Sketches of the perpetrators have been distributed across Malmö, according to the Sydsvenskan newspaper.
Malmö has been a frequent flashpoint for anti-Semitism in Europe over the past year.
Irish journalist Patrick Reilly made headlines in 2013 when he donned a yarmulke for a day in the southern Swedish city to test what it felt like to be a Jew there, and reported that the experience was "terrifying."
As quoted in an article by Swedish news source The Local, Reilly stated that his fear escalated with each passing minute.
"Whether the threat was real or imagined the fear was genuine and that stemmed from what I was wearing on my head," he noted. "As an Irish person abroad I've never felt remotely threatened but wearing the kippah for a few hours was enough to instill feelings of fear."
"Even when I didn't feel afraid I was made to feel different and unwelcome."
Several months later, Malmö made headlines again, after Jewish rights advocate and Swedish citizen Annika Hernroth-Rothstein applied for asylum in her own country. She singled out the city for scrutiny.
"According to The Swedish National Council for Crime Prevention, anti-Semitic crimes have tripled since 2010," Hernroth-Rothstein wrote at the time.
"Worst is the situation in Malmö where we see an increase in 320% just from the year 2011. These are the statistics of reported crimes; we can only imagine how many crimes go unreported each year."

========

TASK TO COMPLETE
Duplicate verbatim the portion of the Malmö passage starting at "As quoted in" and ending at "at the time.".

========

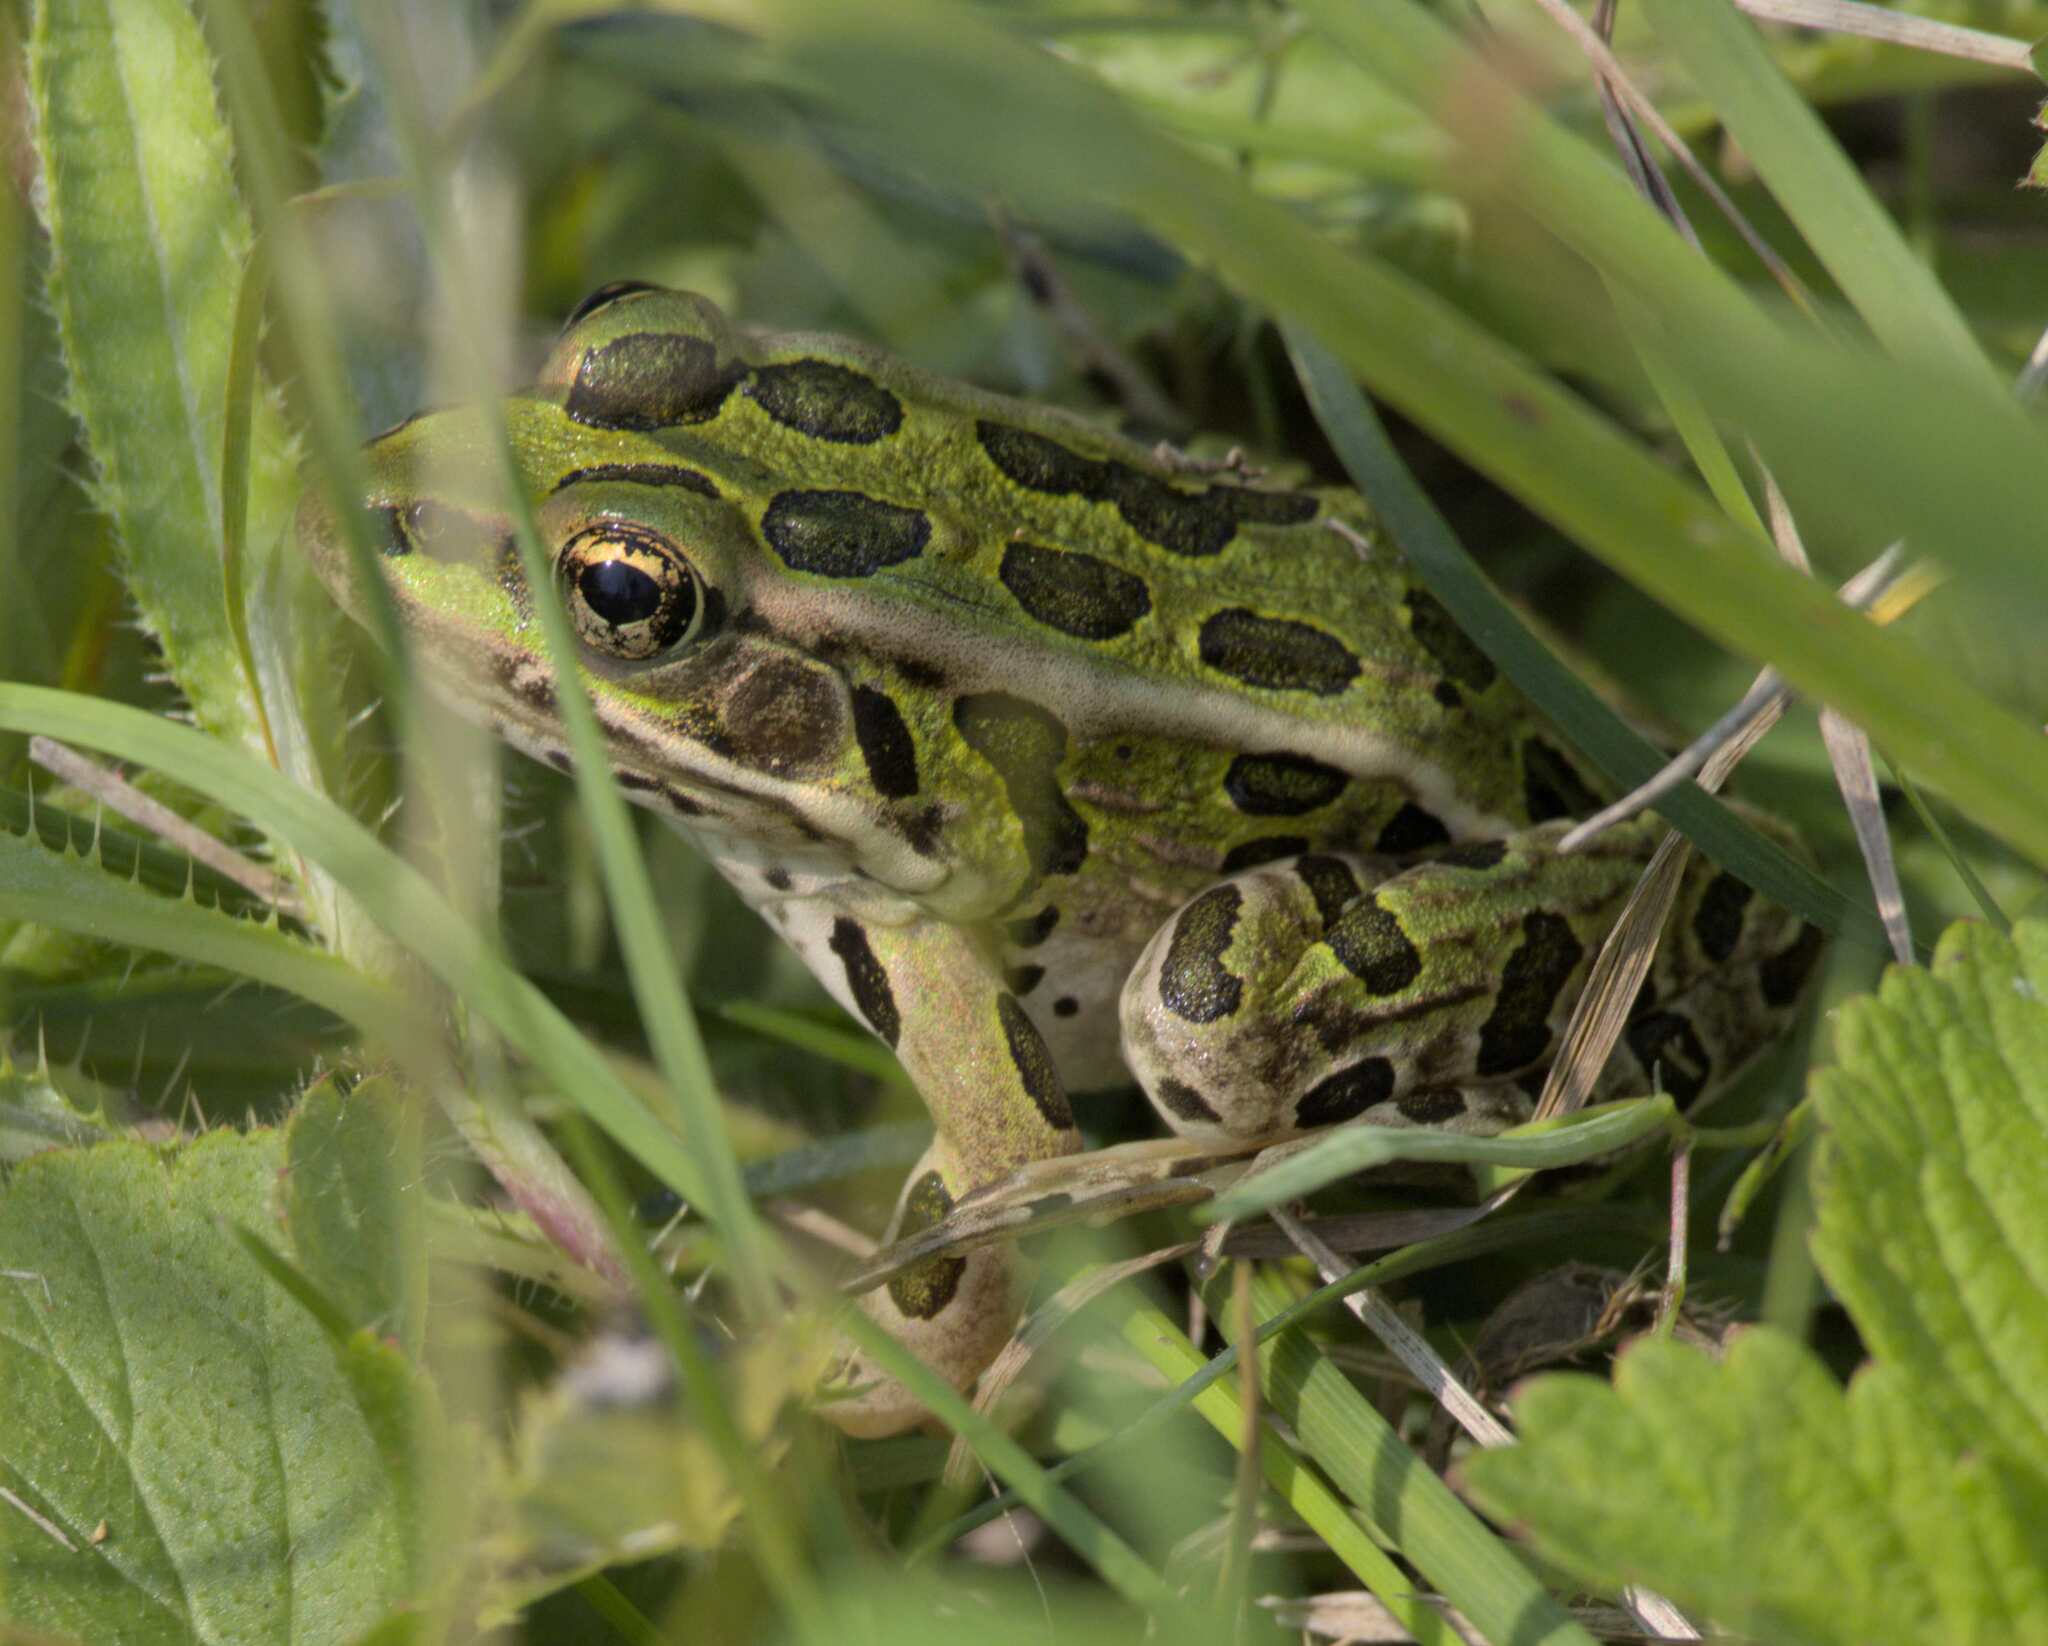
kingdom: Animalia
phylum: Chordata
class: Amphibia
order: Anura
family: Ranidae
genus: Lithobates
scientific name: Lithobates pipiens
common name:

========

COMPLETE ANSWER
As quoted in an article by Swedish news source The Local, Reilly stated that his fear escalated with each passing minute.
"Whether the threat was real or imagined the fear was genuine and that stemmed from what I was wearing on my head," he noted. "As an Irish person abroad I've never felt remotely threatened but wearing the kippah for a few hours was enough to instill feelings of fear."
"Even when I didn't feel afraid I was made to feel different and unwelcome."
Several months later, Malmö made headlines again, after Jewish rights advocate and Swedish citizen Annika Hernroth-Rothstein applied for asylum in her own country. She singled out the city for scrutiny.
"According to The Swedish National Council for Crime Prevention, anti-Semitic crimes have tripled since 2010," Hernroth-Rothstein wrote at the time.